The ABLE Act states that amounts in an ABLE account or contributions to an ABLE account and pay-outs for qualified disability expenses should not be counted for federal means-tested programs. Consistent with Internal Revenue Service and Social Security Administration policy, the HUD notice clarifies that, for the purpose of determining eligibility and continued occupancy for a list of key HUD programs, HUD will disregard amounts in the individual’s ABLE account. Some people with disabilities and their families have heard confusing or inaccurate information about whether or not participation in ABLE could threaten their receipt of other critical federal benefits. The notice is good news for people in HUD-funded programs and should be helpful in addressing questions about the treatment of ABLE account funds.

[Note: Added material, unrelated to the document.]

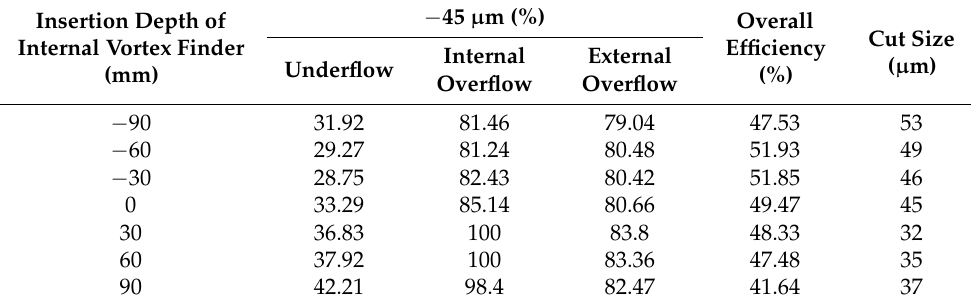
Table 5. Effects of inner vortex finder insertion depth on the separation. Performance of a hydrocyclone. Insertion Depth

Senators Orrin Hatch (R-UT) and Tim Kaine (D-VA) have introduced the “Fair Housing Improvement Act of 2018” (S. 3612). The bill would expand the Fair Housing Act’s protections to prohibit housing discrimination based on source of income or veteran status. Under the bill, source of income includes a Section 8 housing voucher or other form of federal, state, or local housing assistance; Social Security or Supplemental Security Income; income received by court order, including spousal support and child support; and payment from a trust, guardian, or conservator. The bill has been referred to the Senate Committee on Banking, Housing, and Urban Affairs. The Arc strongly supports this legislation.